Victor me olhou desconfiado e antes que ele pudesse falar, sai em minha defesa:

– Eu não tenho pra onde fugir Victor, você mesmo disse, eu mal sei onde estou. – disse desanimada.

– Não é com isso que estou preocupado.

Olhei cética pra ele e continuei:

– Eu não colocaria vocês em risco, se algo acontecesse com vocês, pra onde eu iria?

Ele nada respondeu, foi até a barraca e voltou trazendo o saco de dormir. Eu não acreditava que ele ia dormir do meu lado, aqui fora, só pra me vigiar. A desconfiança dele passava dos limites. Inesperadamente ele me entregou o saco e disse baixinho:

– Um voto de confiança – e voltou para a barraca, enquanto Maicon fazia o mesmo. Isso sim era uma surpresa.

Fiquei admirando o céu por um longo tempo. Milhões de estrelas brilhavam sob minha cabeça e eu reparei que nunca as tinha visto antes. Quem diria que um dia eu ia estar deitada sob o solo da Iméria olhando um belíssimo céu estrelado. Pensei em minha casa na Fortaleza. Eram ambientes tão díspares, a Fortaleza era uma espécie de prisão, seu espaço era limitado, superdesenvolvido, e não havia um só lugar que eu não conhecesse; a Iméria, por outro lado, podia ser personificada como a liberdade, um infinito de lugares desconhecidos que eu ainda podia conhecer. Dois lados opostos e extremamente atraentes.

Fazia cinco dias que eu tinha sido raptada da Fortaleza. Pra mim uma eternidade. Eu sentia saudade de casa, mas ao mesmo tempo a curiosidade me impelia a continuar. Ficar ou fugir? Eu estava livre, ninguém me vigiava, pois todos pareciam dormir, se quisesse fugir, talvez essa fosse minha única oportunidade. Mas antes eu só tinha que pegar a mochila na barraca de Victor se eu quisesse ter alguma chance de sobrevivência. E mesmo assim seria arriscado, mais não impossível. Lembrei-me do nosso beijo.

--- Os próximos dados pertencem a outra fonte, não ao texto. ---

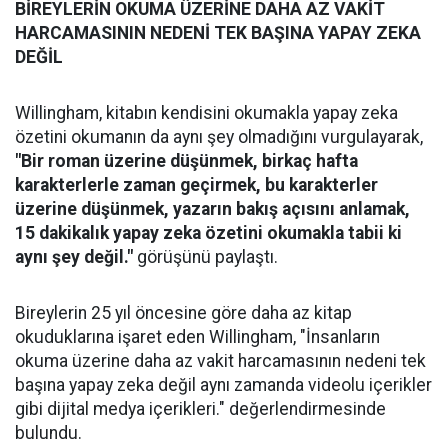
BİREYLERİN OKUMA ÜZERİNE DAHA AZ VAKİT
HARCAMASININ NEDENİ TEK BAŞINA YAPAY ZEKA
DEĞİL
Willingham, kitabın kendisini okumakla yapay zeka
özetini okumanın da aynı şey olmadığını vurgulayarak,
"Bir roman üzerine düşünmek, birkaç hafta
karakterlerle zaman geçirmek, bu karakterler
üzerine düşünmek, yazarın bakış açısını anlamak,
15 dakikalık yapay zeka özetini okumakla tabii ki
aynı şey değil."
görüşünü paylaştı.
Bireylerin 25 yıl öncesine göre daha az kitap
okuduklarına işaret eden Willingham, "İnsanların
okuma üzerine daha az vakit harcamasının nedeni tek
başına yapay zeka değil aynı zamanda videolu içerikler
gibi dijital medya içerikleri." değerlendirmesinde
bulundu.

– Um milhão por seus pensamentos – interrompeu-me Maicon, lá se fora minha oportunidade de fugir. Respondi com meu melhor sorriso e ele continuou deitando-se a meu lado:

– Linda noite não? Tão bela e tão perigosa, se não fosse por você estaríamos todos mortos.

– Isso não foi nada.

– Eu acho que sei no que você está pensando – ele deu um sorriso presunçoso. Esperei que ele não fosse tocasse no assunto do beijo que ele vira, fiquei aliviada quando prosseguiu:

– Aposto que estava pensando em suas possibilidades de fuga. Não vai funcionar.

Como ele adivinhou?

– Você é esperto senhor Maicon, um telepata talvez? Dessa vez seu sorriso foi mais divertido:

– Com certeza não, era muito óbvio. Escute, eu sei que você deve estar com medo do que vamos fazer com você, mas eu prometo que nada de ruim vai lhe acontecer. Confie em mim. Podemos fazer um acordo.

– Um acordo? – quis saber.

– Sim, esqueça seus planos diabólicos de fuga e eu prometo que quando chegarmos à aldeia, se você quiser voltar, eu mesmo te levo em segurança de volta à sua casa.

Pensei por um instante. Uma aldeia? Informação nova. Ah maldito desejo de desvendar o desconhecido, minha curiosidade ia acabar me matando qualquer dia desses.

– Feito – respondi.

– Certo – ele levantou a mão direita em minha direção e eu o cumprimentei com a minha. Tínhamos um acordo.